___ Data to use

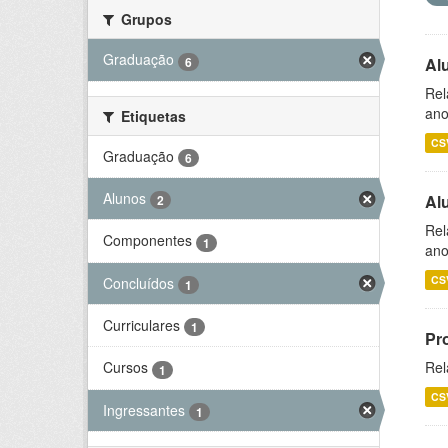
Grupos
Graduação
6
Al
Rel
ano
Etiquetas
CS
Graduação
6
Alunos
Al
2
Rel
Componentes
1
ano
CS
Concluídos
1
Curriculares
1
Pr
Rel
Cursos
1
CS
Ingressantes
1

______

* **Exercise brief**
Output the records exactly, and let none of their pictures appear in the copy.

* **Exercise result**
Grupos
Graduação
6
Al
Rel
ano
Etiquetas
CS
Graduação
6
Alunos
Al
2
Rel
Componentes
1
ano
CS
Concluídos
1
Curriculares
1
Pr
Rel
Cursos
1
CS
Ingressantes
1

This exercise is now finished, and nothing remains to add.